Snow by John Banville

Investigating the murder of a County Wexford priest in 1957, Detective Inspector St. John Strafford navigates harsh winter weather and the community’s culture of silence to expose an aristocratic family’s dangerous secrets.

Snowflake : A Novel by Louise Nealon

Nealon follows a wry young Irish woman as she negotiates family burdens. After insecure narrator Deborah leaves her family’s dairy farm in rural Kildare County for Trinity College, she doesn’t exactly blossom—“The only thing I’m learning in college is how to hide”—but she does befriend Xanthe, a rich, glamorous student with whom she shares a fascination with and jealousy of the other’s lifestyle (Xanthe finds it “amazing” that Deborah comes from the “proper countryside”; Deborah thinks five euros for a cup of tea is “daylight robbery”). While Deborah struggles to adjust to college life, her family begins to crack under long-simmering tensions. 

Sorry For Your Trouble: Stories by Richard Ford

A visionary collection of luminous landscapes, of great moments in small lives, of the people we carry with us long after they are gone, Sorry for Your Trouble takes disappointment, aging, grief, love and marriage and silhouettes them against the heady backdrop of Irish America in the past and present.

Time Pieces: a Dublin memoir by John Banville

A vividly evocative memoir that unfolds around this acclaimed author’s recollections, experience, and imaginings of Dublin. As Banville guides us around the city, delighting in its cultural, architectural, political, and social history, he interweaves the memories that are attached to particular places and moments. The result is both a wonderfully idiosyncratic tour of Dublin, and a tender yet powerful ode to a formative time and place for the artist as a young man. 
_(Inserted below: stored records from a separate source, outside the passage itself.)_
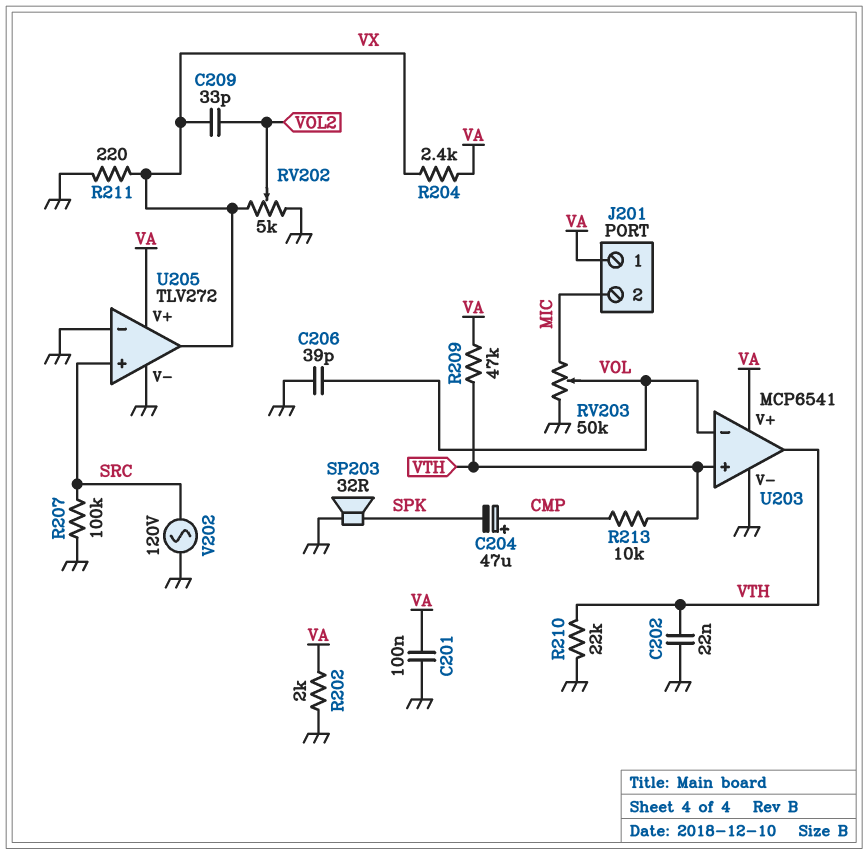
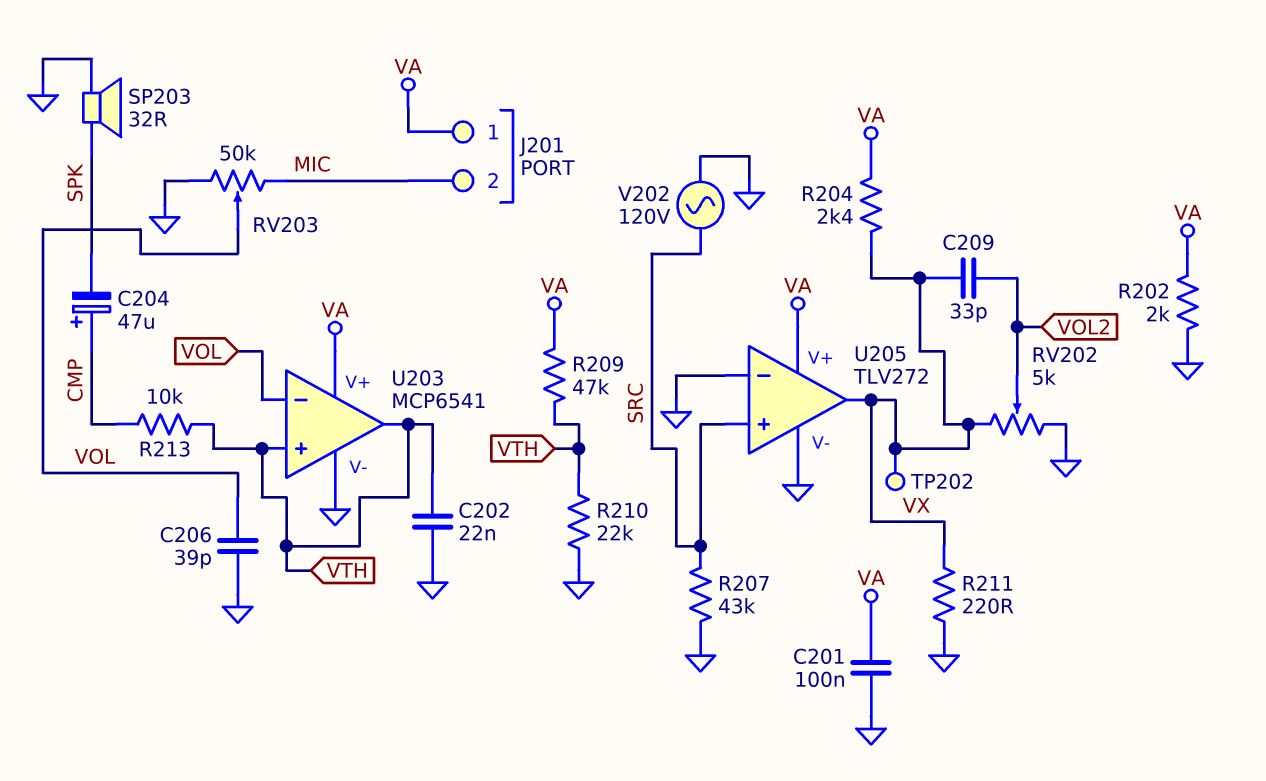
R207: 100k (GND, SRC) -> 43k (GND, SRC)
TP202: none -> test point (VX)

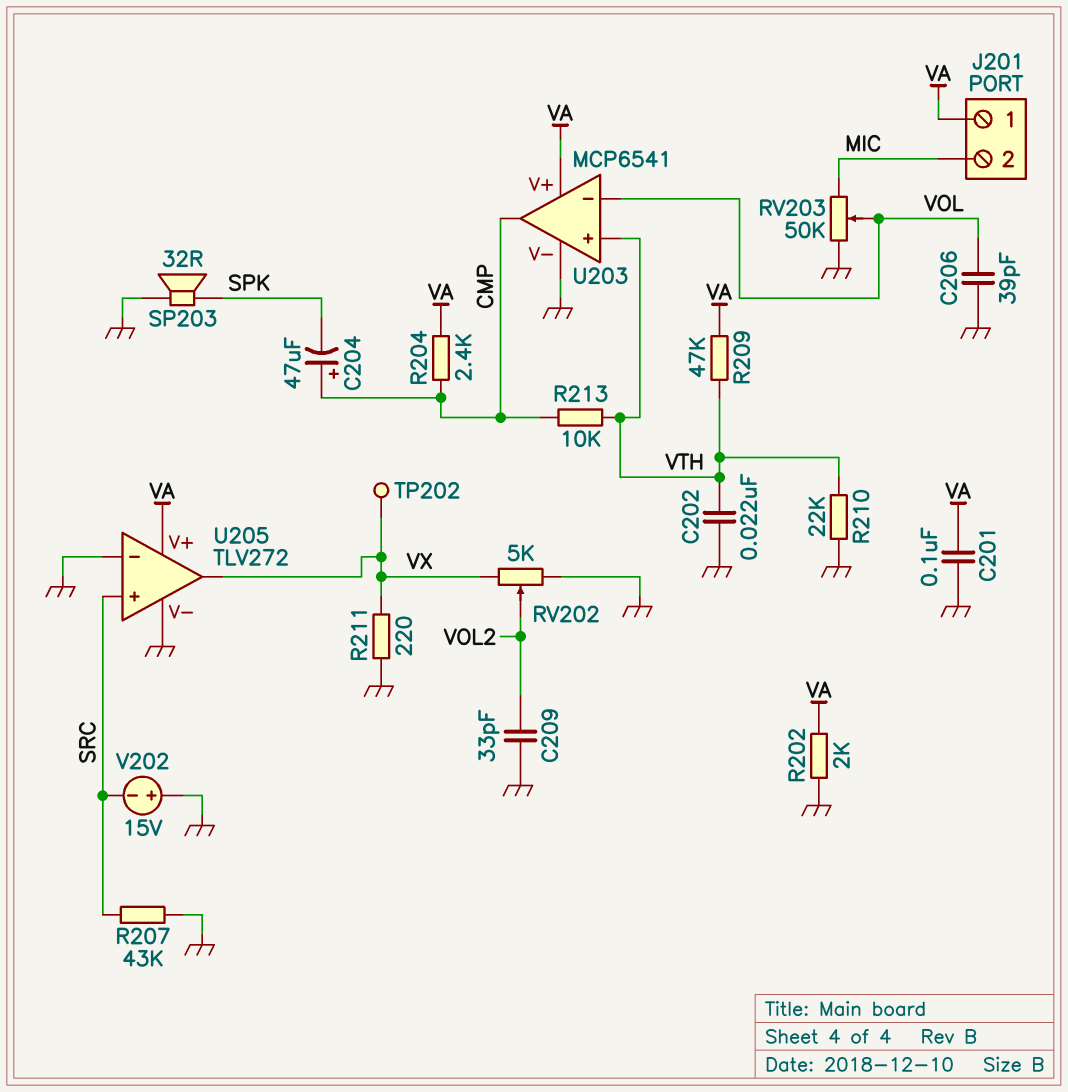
C209: 33pF (VOL2, VX) -> 33pF (GND, VOL2)
R204: 2.4k (VA, VX) -> 2.4k (CMP, VA)
U203 pin out: VTH -> CMP
V202: AC 120V (GND, SRC) -> 15V (plus GND, minus SRC)

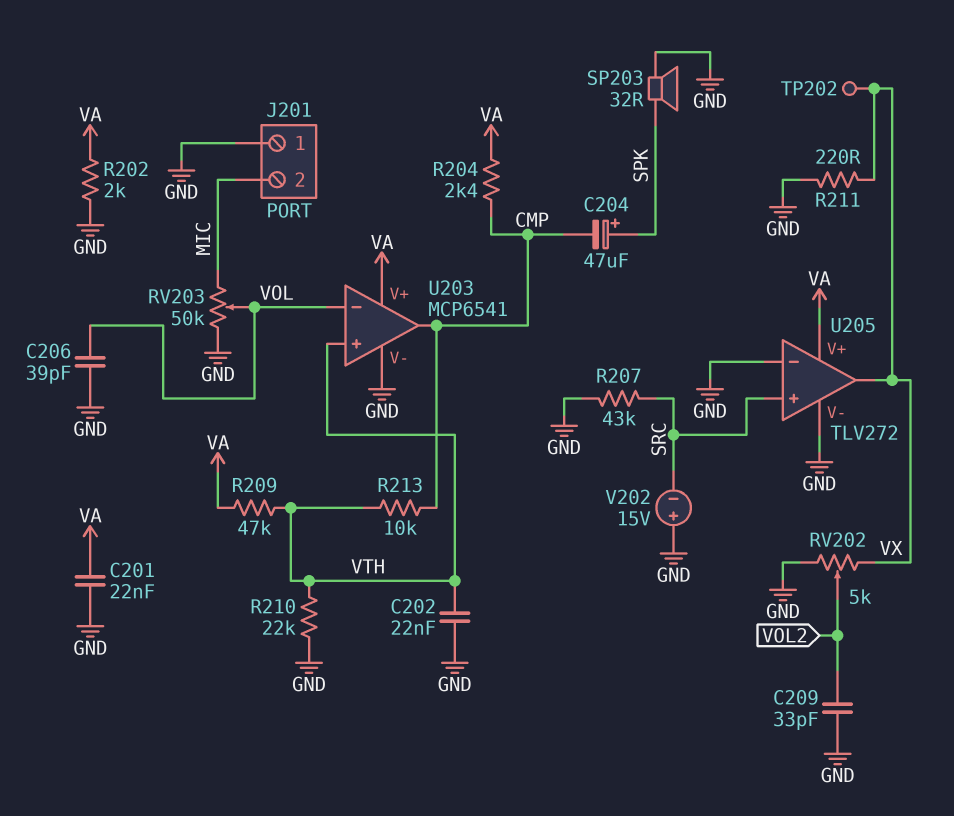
C201: 100nF (GND, VA) -> 22nF (GND, VA)
C204: 47uF (plus CMP, minus SPK) -> 47uF (plus SPK, minus CMP)
J201 pin 1: VA -> GND

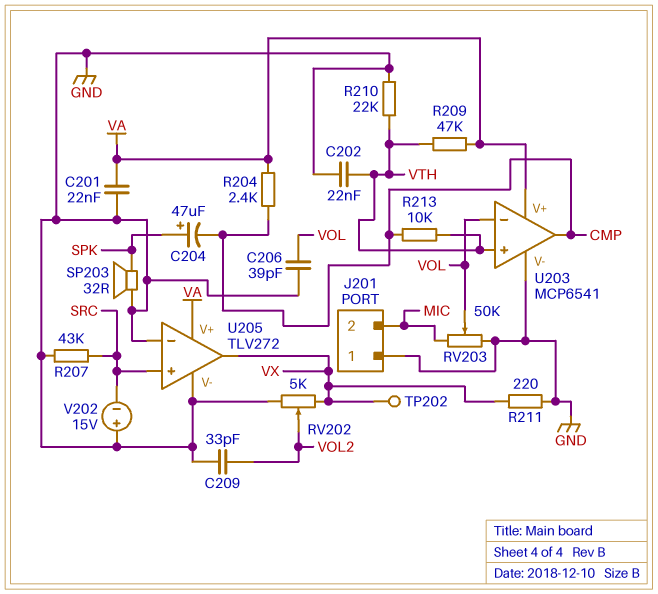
R202: 2k (GND, VA) -> none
The Traveller: And Other Stories by Stuart Neville

A darkly glittering collection of Northern Irish noir.

Walking With Ghosts: A Memoir by Gabriel Byrne

Acclaimed Irish actor Byrne channels his fellow countrymen and Ireland’s literary masters—Beckett, Heaney, Joyce, Yeats—to create an exceptionally lyrical and expressive memoir about his childhood and early career.